Murdoch’s new favorite? Embarrassing snap shows Boris Johnson jogging with Sun editor

Murdoch’s new favorite? Embarrassing snap shows Boris Johnson jogging with Sun editor
What do you see in these pictures? Yes, that’s Boris Johnson wearing some appalling shorts. But look at the other runner. That’s the editor of Rupert Murdoch’s Sun newspaper with the Conservative foreign secretary.

Now, there is no law against influential editors and politicians getting together for some morning exercise. But with Murdoch widely seen as the kingmaker of UK politics, the run is likely to cause further cabinet chaos.

Johnson is currently being accused of attempting to overthrow Prime Minister Theresa May, and in recent weeks has used the press to help him.

Johnson published a 4,000-word essay on his vision for Brexit in the Telegraph – often jokingly referred to as the Torygraph – just over a week ago.
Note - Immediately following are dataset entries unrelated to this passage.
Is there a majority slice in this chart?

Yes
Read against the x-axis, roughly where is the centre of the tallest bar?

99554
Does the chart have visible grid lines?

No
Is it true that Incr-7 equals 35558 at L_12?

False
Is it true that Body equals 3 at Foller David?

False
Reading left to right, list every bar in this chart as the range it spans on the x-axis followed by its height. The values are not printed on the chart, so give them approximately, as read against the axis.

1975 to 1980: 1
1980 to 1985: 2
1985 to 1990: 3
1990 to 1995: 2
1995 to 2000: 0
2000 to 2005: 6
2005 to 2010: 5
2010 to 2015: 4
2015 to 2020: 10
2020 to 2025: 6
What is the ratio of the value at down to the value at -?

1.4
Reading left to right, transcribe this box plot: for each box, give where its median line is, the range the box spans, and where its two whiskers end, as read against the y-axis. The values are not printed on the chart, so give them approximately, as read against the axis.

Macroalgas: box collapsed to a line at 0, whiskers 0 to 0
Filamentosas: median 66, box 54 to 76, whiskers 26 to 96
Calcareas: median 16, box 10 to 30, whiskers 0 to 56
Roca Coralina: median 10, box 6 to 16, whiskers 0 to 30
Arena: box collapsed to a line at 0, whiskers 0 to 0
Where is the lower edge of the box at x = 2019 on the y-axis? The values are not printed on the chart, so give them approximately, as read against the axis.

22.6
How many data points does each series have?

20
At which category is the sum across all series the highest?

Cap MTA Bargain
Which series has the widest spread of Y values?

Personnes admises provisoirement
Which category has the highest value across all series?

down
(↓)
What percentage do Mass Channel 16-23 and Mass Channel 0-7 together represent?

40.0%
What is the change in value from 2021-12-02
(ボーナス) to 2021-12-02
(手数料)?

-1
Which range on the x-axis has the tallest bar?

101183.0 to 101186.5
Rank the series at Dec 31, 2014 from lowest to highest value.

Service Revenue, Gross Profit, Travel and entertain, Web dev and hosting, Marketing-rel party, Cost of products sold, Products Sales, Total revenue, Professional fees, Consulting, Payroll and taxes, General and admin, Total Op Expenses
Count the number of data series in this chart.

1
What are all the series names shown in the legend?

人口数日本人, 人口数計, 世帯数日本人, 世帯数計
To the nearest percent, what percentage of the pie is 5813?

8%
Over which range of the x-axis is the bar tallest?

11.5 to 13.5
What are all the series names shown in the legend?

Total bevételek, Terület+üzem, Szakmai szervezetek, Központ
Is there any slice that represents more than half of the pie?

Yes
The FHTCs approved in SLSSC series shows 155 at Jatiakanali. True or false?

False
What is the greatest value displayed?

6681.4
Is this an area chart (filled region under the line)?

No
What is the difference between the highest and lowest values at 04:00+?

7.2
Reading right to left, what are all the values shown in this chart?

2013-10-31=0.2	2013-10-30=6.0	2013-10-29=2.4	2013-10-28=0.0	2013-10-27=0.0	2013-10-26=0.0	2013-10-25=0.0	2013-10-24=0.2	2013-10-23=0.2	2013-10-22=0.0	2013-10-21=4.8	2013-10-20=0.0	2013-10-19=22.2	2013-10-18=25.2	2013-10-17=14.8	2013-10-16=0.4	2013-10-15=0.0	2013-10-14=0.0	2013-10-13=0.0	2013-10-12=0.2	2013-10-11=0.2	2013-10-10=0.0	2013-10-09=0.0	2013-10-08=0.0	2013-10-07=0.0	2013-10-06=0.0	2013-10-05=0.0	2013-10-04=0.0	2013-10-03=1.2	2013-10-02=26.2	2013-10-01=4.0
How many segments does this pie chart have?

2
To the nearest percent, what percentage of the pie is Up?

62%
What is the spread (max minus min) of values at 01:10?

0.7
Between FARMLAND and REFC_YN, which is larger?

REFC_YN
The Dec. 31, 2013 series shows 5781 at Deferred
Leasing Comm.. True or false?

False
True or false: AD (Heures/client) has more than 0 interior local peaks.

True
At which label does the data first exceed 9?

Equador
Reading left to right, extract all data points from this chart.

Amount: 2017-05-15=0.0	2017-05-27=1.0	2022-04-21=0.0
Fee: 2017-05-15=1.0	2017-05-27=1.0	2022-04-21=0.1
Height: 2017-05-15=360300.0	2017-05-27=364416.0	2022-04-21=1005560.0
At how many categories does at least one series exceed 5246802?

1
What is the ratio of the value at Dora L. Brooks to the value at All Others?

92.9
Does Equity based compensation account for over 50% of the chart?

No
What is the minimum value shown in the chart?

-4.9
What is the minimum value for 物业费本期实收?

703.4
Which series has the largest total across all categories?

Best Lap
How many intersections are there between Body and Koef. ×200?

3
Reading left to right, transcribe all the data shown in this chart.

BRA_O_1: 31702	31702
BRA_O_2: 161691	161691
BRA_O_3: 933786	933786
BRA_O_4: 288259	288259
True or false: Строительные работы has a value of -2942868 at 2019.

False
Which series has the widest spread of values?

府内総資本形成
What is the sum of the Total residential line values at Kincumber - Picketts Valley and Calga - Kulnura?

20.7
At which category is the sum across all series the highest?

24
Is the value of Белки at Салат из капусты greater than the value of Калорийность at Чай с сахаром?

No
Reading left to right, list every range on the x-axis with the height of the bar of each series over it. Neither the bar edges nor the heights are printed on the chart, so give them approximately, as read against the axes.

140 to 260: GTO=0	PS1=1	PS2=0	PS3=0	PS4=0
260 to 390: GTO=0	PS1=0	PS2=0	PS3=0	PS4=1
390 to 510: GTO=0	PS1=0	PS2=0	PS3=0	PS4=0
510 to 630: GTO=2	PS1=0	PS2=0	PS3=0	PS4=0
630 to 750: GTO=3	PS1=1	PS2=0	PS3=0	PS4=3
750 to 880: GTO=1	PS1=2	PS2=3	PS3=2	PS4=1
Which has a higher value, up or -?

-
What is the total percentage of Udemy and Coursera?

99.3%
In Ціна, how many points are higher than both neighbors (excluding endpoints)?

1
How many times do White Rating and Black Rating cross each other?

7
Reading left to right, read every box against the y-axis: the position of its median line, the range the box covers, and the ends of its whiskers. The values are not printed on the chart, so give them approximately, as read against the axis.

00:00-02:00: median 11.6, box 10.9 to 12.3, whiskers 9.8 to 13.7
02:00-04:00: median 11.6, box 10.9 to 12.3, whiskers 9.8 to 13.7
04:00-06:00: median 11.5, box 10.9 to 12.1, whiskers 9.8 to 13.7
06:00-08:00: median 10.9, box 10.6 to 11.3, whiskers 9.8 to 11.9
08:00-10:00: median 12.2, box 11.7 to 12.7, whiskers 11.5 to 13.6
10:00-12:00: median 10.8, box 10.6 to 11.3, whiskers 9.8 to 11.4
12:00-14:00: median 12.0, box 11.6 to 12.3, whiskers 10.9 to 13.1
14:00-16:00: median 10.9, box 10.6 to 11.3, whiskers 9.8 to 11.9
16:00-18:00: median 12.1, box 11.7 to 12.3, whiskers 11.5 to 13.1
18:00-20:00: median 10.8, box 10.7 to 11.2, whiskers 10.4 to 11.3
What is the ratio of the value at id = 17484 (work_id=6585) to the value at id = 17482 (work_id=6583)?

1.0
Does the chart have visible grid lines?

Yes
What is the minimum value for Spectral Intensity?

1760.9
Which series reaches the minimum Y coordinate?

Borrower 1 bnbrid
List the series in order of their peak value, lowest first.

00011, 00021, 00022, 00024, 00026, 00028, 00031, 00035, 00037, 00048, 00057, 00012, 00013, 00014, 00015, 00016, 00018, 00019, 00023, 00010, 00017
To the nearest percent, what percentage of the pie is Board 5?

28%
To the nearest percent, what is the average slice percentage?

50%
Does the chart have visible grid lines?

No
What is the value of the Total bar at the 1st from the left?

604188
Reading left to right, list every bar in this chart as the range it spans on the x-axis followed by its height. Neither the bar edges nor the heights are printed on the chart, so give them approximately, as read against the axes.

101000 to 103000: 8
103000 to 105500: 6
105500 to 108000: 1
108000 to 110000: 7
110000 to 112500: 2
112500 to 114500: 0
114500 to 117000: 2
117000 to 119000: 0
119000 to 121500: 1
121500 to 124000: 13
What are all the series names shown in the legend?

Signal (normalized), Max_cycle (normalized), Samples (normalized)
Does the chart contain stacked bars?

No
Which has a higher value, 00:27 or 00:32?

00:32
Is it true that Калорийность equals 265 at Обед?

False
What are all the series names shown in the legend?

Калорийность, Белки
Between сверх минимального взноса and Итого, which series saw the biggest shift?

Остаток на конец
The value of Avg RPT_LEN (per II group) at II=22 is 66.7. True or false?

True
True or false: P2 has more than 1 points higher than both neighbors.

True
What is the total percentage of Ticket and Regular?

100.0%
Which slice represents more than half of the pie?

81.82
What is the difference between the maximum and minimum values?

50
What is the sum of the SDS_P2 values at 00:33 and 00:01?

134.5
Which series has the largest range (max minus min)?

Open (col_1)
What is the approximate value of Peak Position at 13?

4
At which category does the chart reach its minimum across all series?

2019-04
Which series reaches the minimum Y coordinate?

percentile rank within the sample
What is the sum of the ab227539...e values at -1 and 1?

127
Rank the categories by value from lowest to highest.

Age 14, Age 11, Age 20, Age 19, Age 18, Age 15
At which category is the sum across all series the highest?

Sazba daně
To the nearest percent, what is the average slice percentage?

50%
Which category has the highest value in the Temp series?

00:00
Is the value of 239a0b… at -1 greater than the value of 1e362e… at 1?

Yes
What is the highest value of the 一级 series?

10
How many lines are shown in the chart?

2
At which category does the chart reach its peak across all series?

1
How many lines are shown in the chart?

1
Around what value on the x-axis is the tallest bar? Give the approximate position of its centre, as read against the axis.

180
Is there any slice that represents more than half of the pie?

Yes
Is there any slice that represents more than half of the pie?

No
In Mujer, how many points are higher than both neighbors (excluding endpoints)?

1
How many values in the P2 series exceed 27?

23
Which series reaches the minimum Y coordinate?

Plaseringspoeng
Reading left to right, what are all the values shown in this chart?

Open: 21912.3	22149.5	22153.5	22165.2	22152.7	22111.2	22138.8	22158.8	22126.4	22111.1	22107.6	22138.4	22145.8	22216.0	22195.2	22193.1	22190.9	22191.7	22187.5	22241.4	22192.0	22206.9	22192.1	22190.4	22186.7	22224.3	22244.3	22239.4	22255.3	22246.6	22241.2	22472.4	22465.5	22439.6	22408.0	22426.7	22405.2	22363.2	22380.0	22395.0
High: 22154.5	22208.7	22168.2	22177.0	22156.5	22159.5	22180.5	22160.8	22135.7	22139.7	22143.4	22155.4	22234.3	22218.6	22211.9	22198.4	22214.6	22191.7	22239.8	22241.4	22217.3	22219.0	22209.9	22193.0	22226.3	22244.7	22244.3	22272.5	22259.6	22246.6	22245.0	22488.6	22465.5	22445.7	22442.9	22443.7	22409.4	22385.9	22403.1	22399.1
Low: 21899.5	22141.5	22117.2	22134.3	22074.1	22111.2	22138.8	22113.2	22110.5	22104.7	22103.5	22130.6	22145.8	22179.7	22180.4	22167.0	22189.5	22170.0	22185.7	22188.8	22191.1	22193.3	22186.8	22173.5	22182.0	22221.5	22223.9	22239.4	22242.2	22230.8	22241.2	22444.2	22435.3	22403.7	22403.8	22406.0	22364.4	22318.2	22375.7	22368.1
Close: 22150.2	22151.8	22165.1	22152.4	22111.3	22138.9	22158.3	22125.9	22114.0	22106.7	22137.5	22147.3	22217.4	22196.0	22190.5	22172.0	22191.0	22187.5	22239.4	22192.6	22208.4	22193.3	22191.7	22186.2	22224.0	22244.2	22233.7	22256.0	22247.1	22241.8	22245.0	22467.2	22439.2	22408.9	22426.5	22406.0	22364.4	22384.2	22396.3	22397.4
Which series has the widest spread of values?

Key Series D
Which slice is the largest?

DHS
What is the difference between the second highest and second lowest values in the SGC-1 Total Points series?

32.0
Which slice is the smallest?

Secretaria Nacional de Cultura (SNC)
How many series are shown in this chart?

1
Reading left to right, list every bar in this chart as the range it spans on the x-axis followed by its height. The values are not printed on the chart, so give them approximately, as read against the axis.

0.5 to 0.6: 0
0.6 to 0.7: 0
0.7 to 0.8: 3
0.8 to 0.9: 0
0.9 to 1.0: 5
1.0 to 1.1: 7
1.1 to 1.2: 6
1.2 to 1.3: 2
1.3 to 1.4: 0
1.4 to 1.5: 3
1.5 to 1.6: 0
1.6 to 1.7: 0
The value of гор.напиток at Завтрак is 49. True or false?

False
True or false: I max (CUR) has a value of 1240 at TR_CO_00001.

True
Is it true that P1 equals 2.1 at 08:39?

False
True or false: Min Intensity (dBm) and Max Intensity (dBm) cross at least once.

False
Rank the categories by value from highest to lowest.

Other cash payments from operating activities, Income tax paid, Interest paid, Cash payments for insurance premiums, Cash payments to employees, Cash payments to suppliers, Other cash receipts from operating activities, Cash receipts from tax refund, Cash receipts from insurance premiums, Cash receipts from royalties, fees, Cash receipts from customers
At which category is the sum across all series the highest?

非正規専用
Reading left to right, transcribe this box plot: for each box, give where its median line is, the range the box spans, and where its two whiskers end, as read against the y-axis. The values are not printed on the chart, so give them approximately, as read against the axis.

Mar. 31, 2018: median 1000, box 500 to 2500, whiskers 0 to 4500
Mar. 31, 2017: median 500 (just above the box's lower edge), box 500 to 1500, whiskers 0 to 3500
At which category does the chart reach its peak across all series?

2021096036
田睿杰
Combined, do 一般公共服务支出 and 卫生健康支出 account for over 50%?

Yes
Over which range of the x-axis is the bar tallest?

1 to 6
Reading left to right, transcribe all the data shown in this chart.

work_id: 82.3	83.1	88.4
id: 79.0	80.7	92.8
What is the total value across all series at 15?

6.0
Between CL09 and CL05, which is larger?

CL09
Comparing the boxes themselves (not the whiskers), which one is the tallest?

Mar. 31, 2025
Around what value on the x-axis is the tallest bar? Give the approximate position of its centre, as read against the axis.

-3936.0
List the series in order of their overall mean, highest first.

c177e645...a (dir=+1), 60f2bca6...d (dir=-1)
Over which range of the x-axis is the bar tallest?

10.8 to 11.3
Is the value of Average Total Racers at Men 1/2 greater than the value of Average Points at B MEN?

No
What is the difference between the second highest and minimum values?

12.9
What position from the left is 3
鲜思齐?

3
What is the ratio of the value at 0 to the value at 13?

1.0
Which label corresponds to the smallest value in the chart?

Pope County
His Monday morning jog may be a coincidence, but with a takeover bid allegedly looming, it does not seem likely.

The pair, in almost-matching outfits – aside from Johnson’s bizarre shorts – was pictured when Johnson’s bodyguard took a tumble.

As the Tory Party conference gets underway in Manchester, questions are bound to be asked about what Johnson was up to as his peers got together to align themselves with May and her vision.

Johnson has been critical of the leader in recent weeks, reportedly prodding at her relationship with her chiefs of staff before the June vote, in which she almost crashed out of power.

According to reports he has given her less than a year before she fails and is thrown out of Downing Street.

Tory ministers have been left livid with his incessant interference on Brexit.

Former Education Secretary Nicky Morgan said he “has to go” unless he can show his loyalty to the government.

Others, including senior ministers and members of the influential 1922 Committee of backbench MPs, said they would fully support his removal from his portfolio.

Meanwhile, May has been attempting to appeal to young voters with policy changes which include pumping funds towards schemes like the Help To Buy program.